▶ Exercise instructions:
Copy out again, unchanged, the listing below from the line that has "Lunchroom Aide -- $8.50 per hour." through the line that has "Additions to the".

▶ Data for review:
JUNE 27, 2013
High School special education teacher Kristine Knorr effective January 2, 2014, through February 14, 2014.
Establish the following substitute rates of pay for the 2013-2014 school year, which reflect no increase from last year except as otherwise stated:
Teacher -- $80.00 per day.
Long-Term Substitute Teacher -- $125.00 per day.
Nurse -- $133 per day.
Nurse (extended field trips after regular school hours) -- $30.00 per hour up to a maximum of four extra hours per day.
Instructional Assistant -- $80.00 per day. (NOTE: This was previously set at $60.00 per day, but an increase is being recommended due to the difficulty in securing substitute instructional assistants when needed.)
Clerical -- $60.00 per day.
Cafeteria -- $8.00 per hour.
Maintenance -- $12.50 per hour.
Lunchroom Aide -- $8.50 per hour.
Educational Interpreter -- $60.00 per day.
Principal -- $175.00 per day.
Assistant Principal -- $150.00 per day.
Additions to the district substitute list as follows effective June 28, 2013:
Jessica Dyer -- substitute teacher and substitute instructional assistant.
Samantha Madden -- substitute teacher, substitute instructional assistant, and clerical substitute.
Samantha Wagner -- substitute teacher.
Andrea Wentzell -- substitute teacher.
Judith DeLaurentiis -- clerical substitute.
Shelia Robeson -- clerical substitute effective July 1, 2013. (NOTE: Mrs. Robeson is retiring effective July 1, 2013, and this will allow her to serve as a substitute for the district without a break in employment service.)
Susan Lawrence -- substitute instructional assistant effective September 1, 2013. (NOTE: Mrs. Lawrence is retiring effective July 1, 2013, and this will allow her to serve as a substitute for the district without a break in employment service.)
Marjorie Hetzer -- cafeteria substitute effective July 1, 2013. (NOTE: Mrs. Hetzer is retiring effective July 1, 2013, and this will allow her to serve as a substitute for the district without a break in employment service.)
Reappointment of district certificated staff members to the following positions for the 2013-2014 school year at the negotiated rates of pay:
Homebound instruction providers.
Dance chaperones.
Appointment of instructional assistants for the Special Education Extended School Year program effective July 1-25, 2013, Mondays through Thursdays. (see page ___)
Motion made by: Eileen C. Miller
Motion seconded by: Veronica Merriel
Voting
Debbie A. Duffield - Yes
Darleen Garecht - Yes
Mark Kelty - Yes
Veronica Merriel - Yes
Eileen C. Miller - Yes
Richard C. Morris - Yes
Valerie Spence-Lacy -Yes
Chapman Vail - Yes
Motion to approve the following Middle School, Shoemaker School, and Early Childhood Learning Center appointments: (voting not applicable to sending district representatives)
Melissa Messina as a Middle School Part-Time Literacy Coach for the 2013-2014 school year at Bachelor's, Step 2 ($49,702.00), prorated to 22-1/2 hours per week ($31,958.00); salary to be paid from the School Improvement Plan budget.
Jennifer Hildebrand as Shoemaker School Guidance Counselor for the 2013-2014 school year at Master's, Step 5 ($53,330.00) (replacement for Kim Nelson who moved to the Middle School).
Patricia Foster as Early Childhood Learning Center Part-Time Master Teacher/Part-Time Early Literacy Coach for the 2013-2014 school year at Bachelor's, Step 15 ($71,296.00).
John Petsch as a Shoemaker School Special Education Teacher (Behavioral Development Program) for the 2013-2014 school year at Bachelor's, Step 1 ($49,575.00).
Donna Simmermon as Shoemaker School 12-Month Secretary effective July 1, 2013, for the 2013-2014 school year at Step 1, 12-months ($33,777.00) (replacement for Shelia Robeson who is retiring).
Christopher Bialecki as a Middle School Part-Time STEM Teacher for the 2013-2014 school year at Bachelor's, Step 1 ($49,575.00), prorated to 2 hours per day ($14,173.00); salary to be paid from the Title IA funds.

▶ The completed task:
Lunchroom Aide -- $8.50 per hour.
Educational Interpreter -- $60.00 per day.
Principal -- $175.00 per day.
Assistant Principal -- $150.00 per day.
Additions to the district substitute list as follows effective June 28, 2013:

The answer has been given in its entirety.